We’re pretty proud of our engineering team here at Neato, but not only because they are designing the most intelligent robot vacuums on the planet. Their engineering chops are currently on display for the world to see as they compete in several national robotic competitions with robots they’ve made at nights and on weekends.

Two teams of our engineers, along with former Neato employees and some friends of the company, have entered their revolutionary robots in two challenges: NASA’s Sample Return Robot Challenge in Massachusetts and in the wildly popular BattleBots® TV series, currently being shown on ABC television channels on Sunday nights at 9:00/8:00c. The Battlebots semi-finals are showing this Sunday, July 26th.

NASA’s competition, which was held in mid-June, was not just for fun. The 20 competing teams were tasked with demonstrating that their robot could locate and collect geologic samples from a large and varied landscape, without human control. According to NASA, “the objective is to encourage innovations in autonomous navigation and robotic manipulation technologies. These innovations may enhance NASA’s space exploration capabilities and could have applications on Earth, continuing the nation’s leadership in robotic technology.”

How did the Neato-sponsored team do? Very well, even though they didn’t win. While none of the teams competing in the Level 1 challenge successfully retrieved the required sample, the Neato-sponsored team was one of only three teams to successfully leave the starting platform twice, drive and navigate for a majority of the 30 minute allotted time — and was the only team to display obstacle avoidance behaviors. (We know something about obstacle avoidance – as anyone with a Neato vacuum can attest!)

Sunday nights are definitely TV nights for all Neato employees as they cheer on “Ghost Raptor,” a Neato-sponsored, mean, lean fighting machine on ABC’s BattleBots. This series, which is returning to television after a 13-year hiatus, features 20 teams from across the country who battle each other in an elimination tournament format, with one final champion left standing at the end of the six episodes. Using remote control, teams try to destroy their opponent’s robot by running them into dangerous hammers, circular saws, and spikes. Not for the faint of heart, the BattleBots series is expected to draw millions of viewers during its prime-time spot, and showcase the next generation of robots with new designs and advanced features.

Ghost Raptor’s team leader is Chuck Pitzer, a Neato engineer who has been obsessed with robots ever since he saw the MIT robotics challenges in the late 1980s. “I was hooked,” he says. “When the original Robot Wars showed up on TV in 94’, 95’, 96’, I knew where a lot of my energy was going to be focused. Since then, I’ve leveraged the things that I’ve learned about materials, controls, software, and mechanical design into my jobs. Now that I’m at Neato, I feel like we can leverage a lot of the intelligent software that controls the Neato vacuum into Ghost Raptor.”
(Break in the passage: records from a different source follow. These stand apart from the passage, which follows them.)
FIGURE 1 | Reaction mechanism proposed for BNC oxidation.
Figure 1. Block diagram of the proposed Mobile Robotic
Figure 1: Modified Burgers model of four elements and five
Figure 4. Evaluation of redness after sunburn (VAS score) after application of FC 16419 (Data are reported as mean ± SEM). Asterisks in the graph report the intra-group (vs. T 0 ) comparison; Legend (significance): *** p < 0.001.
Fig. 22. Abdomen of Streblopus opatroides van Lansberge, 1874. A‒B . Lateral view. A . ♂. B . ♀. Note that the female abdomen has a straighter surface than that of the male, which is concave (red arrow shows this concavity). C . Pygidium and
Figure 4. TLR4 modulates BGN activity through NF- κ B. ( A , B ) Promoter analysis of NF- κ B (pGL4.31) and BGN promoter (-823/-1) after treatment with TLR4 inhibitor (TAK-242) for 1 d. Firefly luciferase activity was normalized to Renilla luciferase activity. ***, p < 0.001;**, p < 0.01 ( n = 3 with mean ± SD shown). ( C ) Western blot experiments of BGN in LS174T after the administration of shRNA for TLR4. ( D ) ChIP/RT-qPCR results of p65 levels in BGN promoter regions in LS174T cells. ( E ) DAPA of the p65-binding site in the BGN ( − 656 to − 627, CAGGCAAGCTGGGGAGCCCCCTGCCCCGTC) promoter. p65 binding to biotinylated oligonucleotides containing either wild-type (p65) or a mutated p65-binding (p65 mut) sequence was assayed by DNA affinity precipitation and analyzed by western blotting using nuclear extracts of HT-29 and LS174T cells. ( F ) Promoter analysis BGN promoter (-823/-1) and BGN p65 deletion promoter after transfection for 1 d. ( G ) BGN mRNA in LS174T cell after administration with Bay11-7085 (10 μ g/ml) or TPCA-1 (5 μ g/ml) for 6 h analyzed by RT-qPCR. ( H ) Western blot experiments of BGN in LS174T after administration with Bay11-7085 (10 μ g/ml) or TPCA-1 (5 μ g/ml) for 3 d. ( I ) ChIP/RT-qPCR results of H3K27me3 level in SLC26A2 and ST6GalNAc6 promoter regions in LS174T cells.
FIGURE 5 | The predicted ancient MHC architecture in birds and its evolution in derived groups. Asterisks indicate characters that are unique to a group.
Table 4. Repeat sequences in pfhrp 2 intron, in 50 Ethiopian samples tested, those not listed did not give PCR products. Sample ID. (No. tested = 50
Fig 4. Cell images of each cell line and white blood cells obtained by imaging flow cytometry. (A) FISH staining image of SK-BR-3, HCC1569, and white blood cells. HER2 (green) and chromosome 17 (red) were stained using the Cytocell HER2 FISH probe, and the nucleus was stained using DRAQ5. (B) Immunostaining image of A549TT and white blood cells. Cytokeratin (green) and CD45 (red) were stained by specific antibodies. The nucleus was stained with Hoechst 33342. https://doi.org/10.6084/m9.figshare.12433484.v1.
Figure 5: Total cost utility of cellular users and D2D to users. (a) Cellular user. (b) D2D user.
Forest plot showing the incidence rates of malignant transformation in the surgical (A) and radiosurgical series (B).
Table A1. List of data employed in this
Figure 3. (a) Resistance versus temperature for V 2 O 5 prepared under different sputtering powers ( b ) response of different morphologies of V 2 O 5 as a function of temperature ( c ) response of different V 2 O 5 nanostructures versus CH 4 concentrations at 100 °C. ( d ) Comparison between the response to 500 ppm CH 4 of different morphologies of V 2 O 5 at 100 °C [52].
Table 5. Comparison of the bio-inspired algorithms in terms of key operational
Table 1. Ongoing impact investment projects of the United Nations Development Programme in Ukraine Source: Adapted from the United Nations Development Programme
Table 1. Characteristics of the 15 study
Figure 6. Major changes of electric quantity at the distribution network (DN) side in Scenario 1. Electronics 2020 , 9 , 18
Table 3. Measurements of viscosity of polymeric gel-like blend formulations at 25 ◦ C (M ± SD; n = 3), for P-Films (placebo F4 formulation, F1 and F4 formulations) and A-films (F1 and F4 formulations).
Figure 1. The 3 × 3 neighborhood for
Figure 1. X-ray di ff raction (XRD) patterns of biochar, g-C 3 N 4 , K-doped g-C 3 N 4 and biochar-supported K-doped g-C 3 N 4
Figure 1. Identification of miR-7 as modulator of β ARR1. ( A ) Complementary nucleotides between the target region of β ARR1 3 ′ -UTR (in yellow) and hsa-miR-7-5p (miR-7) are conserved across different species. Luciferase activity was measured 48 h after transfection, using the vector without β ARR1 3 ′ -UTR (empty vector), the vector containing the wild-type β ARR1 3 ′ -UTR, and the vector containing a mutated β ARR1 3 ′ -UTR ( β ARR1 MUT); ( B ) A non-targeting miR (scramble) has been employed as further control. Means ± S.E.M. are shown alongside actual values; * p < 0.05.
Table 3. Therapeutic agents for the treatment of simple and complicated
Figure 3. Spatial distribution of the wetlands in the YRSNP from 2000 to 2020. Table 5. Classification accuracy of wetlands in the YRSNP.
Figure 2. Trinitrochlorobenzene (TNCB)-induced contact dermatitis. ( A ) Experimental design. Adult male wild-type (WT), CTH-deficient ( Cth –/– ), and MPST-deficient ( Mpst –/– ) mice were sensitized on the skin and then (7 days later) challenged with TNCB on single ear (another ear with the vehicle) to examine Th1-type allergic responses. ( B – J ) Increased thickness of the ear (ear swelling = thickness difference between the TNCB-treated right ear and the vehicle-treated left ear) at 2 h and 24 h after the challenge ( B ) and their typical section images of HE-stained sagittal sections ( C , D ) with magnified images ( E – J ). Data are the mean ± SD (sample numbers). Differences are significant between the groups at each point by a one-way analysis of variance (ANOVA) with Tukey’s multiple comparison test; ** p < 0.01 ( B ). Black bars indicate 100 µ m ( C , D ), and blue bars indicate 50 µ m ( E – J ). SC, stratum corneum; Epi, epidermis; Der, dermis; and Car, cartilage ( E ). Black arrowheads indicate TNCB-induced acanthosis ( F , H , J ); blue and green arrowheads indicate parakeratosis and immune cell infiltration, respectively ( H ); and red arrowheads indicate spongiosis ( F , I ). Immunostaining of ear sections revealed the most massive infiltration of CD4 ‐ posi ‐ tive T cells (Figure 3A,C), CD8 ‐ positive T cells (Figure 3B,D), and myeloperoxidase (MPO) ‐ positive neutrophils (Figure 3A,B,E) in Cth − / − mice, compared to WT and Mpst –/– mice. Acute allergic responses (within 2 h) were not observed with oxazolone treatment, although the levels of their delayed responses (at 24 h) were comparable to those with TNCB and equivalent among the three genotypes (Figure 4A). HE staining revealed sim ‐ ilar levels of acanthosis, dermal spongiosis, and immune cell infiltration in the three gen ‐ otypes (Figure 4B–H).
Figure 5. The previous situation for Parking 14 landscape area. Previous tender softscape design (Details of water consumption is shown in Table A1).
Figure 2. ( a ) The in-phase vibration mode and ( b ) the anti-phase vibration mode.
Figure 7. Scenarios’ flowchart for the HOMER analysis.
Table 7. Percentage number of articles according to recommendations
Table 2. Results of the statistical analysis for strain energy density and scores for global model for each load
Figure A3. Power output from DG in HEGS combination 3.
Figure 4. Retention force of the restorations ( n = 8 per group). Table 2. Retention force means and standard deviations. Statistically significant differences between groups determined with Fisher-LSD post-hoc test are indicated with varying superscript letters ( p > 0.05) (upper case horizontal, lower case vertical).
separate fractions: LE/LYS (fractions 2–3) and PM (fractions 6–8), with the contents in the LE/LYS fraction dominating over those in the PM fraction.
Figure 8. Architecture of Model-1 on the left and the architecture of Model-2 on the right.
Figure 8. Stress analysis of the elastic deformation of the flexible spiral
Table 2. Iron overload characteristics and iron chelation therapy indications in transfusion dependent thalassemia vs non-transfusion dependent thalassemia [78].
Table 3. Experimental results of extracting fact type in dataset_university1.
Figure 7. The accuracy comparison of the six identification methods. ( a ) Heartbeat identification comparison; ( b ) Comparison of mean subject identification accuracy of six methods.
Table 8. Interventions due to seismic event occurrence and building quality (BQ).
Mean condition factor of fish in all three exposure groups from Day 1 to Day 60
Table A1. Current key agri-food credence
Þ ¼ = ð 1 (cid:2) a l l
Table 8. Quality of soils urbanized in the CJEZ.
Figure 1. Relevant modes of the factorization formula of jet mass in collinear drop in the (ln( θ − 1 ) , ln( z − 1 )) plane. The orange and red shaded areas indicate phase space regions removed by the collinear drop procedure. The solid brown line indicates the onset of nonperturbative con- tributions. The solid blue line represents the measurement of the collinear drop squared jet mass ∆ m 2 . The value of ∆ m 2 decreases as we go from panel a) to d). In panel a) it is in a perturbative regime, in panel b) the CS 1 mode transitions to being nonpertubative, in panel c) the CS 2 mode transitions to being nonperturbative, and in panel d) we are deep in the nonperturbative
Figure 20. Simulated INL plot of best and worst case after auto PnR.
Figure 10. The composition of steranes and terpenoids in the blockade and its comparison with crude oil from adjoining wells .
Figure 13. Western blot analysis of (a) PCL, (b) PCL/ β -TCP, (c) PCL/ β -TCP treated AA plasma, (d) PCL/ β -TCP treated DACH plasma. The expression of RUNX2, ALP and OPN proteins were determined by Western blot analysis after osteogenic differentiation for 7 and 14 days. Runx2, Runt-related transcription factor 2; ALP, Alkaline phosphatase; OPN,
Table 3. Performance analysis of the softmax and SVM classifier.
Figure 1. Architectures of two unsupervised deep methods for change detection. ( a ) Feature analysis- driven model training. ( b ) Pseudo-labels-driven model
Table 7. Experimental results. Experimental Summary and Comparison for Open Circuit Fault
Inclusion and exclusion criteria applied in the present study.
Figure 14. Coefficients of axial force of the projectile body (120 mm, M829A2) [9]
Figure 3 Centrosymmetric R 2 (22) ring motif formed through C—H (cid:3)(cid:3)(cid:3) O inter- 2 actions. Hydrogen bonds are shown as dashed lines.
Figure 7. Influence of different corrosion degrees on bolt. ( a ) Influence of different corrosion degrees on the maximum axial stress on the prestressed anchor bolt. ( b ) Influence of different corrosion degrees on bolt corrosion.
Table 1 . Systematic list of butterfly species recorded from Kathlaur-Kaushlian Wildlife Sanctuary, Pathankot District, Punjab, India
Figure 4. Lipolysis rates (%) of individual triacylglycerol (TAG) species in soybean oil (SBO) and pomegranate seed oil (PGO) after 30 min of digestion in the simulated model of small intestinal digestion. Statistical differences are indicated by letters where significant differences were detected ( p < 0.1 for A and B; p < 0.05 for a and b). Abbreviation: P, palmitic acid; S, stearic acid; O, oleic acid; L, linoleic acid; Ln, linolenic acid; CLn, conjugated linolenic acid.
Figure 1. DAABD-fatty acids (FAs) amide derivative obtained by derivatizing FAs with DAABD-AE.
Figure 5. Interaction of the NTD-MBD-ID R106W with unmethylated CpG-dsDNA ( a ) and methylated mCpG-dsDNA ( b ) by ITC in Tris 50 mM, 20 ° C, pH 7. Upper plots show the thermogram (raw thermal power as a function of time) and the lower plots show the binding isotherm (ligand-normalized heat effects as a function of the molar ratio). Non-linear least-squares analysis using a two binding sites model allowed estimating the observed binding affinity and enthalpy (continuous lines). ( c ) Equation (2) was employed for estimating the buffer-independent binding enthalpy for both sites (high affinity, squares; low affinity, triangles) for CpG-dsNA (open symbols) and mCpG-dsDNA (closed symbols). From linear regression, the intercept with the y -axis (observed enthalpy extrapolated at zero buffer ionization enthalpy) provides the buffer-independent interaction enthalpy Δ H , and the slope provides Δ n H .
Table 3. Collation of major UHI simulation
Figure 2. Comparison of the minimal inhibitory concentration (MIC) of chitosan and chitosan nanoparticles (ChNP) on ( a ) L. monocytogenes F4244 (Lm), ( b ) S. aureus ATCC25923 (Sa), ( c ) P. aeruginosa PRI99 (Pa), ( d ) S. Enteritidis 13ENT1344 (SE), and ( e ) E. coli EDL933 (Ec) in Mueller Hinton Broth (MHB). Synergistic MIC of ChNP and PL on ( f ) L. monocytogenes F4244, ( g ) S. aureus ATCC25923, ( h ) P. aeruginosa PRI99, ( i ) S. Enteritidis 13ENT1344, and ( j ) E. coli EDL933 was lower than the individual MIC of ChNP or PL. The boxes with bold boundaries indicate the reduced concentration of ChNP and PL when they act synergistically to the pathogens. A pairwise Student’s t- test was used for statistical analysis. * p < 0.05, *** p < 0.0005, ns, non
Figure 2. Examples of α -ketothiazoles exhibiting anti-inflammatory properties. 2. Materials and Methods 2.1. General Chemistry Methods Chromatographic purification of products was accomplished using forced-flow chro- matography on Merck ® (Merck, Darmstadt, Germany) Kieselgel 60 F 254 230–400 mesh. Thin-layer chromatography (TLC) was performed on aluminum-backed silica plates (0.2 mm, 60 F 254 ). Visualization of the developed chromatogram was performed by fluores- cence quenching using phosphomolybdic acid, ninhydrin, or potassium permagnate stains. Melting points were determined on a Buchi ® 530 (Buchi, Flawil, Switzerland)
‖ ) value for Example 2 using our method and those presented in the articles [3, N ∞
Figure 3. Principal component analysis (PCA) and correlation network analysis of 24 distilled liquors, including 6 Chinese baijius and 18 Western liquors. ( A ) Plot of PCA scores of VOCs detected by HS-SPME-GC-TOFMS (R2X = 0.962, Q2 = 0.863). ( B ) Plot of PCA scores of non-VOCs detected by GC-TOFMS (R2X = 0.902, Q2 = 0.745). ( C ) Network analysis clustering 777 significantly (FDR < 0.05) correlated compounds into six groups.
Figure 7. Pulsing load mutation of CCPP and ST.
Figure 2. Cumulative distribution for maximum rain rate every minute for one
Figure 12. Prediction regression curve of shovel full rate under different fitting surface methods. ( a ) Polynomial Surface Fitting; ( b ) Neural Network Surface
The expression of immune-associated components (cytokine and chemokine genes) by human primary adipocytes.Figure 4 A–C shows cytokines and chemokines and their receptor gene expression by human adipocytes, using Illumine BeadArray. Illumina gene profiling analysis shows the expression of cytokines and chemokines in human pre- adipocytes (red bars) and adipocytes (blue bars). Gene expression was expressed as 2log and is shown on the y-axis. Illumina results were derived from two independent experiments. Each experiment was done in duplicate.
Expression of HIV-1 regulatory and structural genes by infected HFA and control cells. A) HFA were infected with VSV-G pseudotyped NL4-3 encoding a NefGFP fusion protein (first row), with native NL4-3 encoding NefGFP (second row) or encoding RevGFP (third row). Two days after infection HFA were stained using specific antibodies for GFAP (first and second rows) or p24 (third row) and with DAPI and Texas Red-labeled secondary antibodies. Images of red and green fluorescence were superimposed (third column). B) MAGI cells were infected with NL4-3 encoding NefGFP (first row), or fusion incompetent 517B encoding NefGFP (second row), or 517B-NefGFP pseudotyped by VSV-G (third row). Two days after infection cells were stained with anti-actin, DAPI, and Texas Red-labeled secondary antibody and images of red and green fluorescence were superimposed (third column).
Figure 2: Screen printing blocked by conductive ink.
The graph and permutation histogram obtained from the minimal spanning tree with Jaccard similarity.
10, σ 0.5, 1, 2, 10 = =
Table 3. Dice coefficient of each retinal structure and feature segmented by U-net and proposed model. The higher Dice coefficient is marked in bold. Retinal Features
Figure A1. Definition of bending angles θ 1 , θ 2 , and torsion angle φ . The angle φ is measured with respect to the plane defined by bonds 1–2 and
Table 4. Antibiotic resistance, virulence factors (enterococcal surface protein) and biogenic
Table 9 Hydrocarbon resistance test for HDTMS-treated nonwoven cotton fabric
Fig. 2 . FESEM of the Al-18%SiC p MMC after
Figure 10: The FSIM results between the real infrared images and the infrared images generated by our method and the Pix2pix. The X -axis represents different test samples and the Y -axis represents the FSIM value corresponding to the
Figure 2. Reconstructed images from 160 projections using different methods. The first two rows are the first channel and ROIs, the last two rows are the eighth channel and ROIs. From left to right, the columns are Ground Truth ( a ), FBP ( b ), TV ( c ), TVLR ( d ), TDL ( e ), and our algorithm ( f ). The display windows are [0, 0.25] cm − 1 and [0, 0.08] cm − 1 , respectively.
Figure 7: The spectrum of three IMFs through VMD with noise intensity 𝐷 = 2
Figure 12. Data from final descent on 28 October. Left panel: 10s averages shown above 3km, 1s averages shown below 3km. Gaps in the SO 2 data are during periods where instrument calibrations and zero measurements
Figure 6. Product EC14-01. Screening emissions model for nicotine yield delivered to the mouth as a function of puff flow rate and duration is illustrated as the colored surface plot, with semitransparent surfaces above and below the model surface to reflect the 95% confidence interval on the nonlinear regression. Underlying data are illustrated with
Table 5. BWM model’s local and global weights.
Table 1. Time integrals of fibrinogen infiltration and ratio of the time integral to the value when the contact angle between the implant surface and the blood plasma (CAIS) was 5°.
Chuck is something of a legend in BattleBots history. He competed in all five of the original BattleBots seasons and made it to the semi-finals and the finals twice. BattleBots contacted him for the 2015 series and asked him to design a new and edgy robot. The result is Ghost Raptor a 248.8 pound, kinetic-energy bar-spinner, swift-moving and agile robot.

Why is the robot named Ghost Raptor? According to Chuck, “the Ghost was pulled from pop culture. Icons like Ghost Rider and the understanding that the gyroscopic forces of the head would probably make the whole robot float gave this robot its name.”